In October 2015, one of Wells’ friends referred him to Climb Iowa, an indoor rock climbing facility in Grimes.

“I thought I’d go over and give it a try,” Wells said. “I went over and ended up getting a three-month membership. I thought I could try it for a few months and see if I liked it. I ended up really enjoying it.”

Throughout the next winter, Wells climbed indoors. He became part of the climbing community at Climb Iowa, and some people recommended he try climbing outside. So that spring, he went climbing outside, and he was hooked.

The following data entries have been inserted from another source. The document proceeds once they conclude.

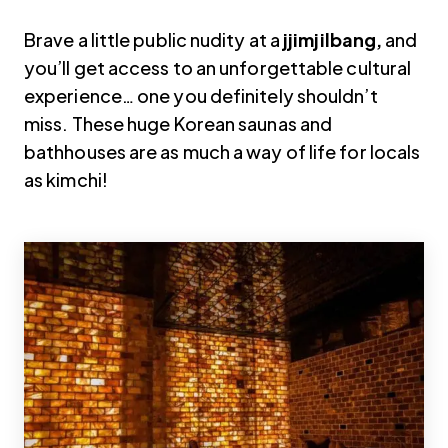
Brave a little public nudity at a
jjimjilbang,
and
you’ll get access to an unforgettable cultural
experience… one you definitely shouldn’t
miss. These huge Korean saunas and
bathhouses are as much a way of life for locals
as kimchi!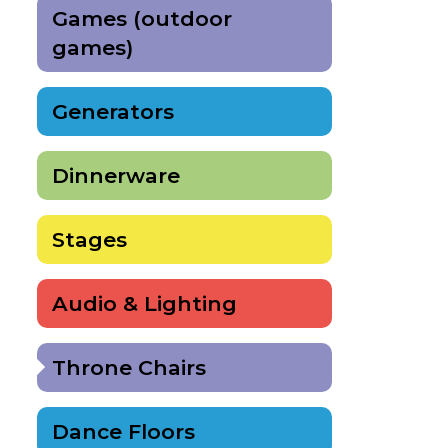
Games (outdoor
games)
Generators
Dinnerware
Stages
Audio & Lighting
Throne Chairs
Dance Floors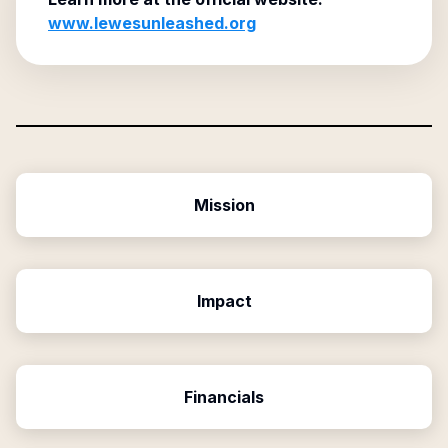
www.lewesunleashed.org
Mission
Impact
Financials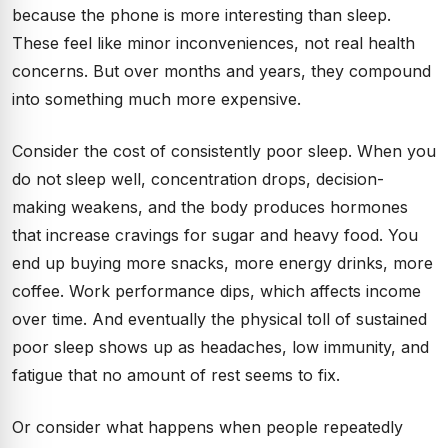
because the phone is more interesting than sleep.
These feel like minor inconveniences, not real health
concerns. But over months and years, they compound
into something much more expensive.
Consider the cost of consistently poor sleep. When you
do not sleep well, concentration drops, decision-
making weakens, and the body produces hormones
that increase cravings for sugar and heavy food. You
end up buying more snacks, more energy drinks, more
coffee. Work performance dips, which affects income
over time. And eventually the physical toll of sustained
poor sleep shows up as headaches, low immunity, and
fatigue that no amount of rest seems to fix.
Or consider what happens when people repeatedly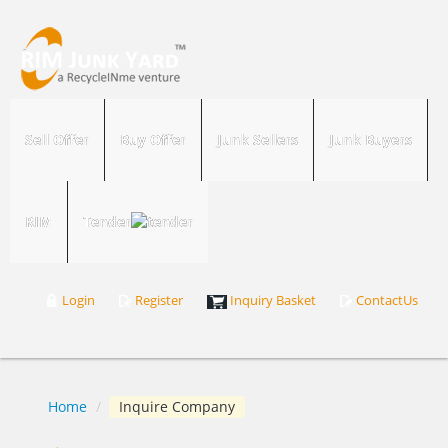
Sell Offer
Buy Offer
Junk Sellers
Junk Buyers
RIM
Tender
Login
Register
Inquiry Basket
ContactUs
Home
/
Inquire Company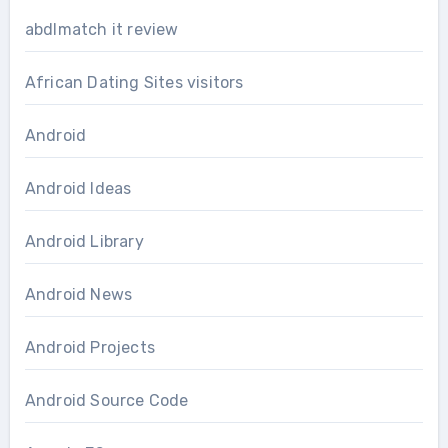
abdlmatch it review
African Dating Sites visitors
Android
Android Ideas
Android Library
Android News
Android Projects
Android Source Code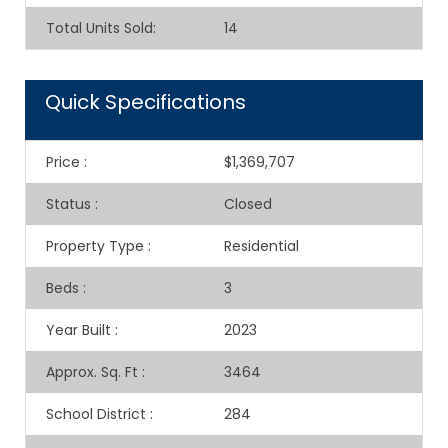
Total Units Sold
:
14
Quick Specifications
Price
:
$1,369,707
Status
:
Closed
Property Type
:
Residential
Beds
:
3
Year Built
:
2023
Approx. Sq. Ft
:
3464
School District
:
284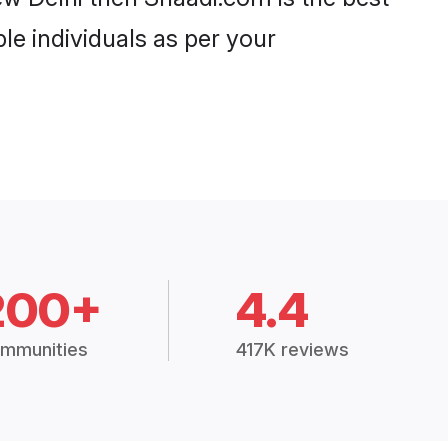
le individuals as per your
200+
4.4
mmunities
417K reviews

“Climbing inside and outside are like two completely different sports,” Wells said. “I spent a lot of time learning and trying it out because there are a lot of things to learn in terms of safety and knowing what you’re doing. I spent a lot of time with people who knew what they were doing and tried to learn from them.”

Finding a good place to climb in Iowa is tough. There are some places in northeast Iowa, but good areas are few and far between in the state. Wells often has to travel to other states to get his rock climbing fix. His favorite place is at Horseshoe Canyon Ranch in Jasper, Ark. It’s about an eight-hour drive from Des Moines, but a drive well worth it for Wells.

Wells wants to expand his rock climbing abilities. He is getting into outdoor mountaineering and biking, and in August he will travel to Colorado to climb a 14,000- foot summit.

“The first time you get 100 feet off the ground and you’re climbing the face of the rock, it’s scary,” Wells said. “You could be very safe, and you don’t have to take any risk that’s above your comfort level, but you do want to push yourself. You want to try harder things that might involve more risk taking.

“I’m attracted to that aspect. I think that makes me stronger. I think it pushed me harder to be a stronger person and just push myself to do things that I didn’t think I could do.”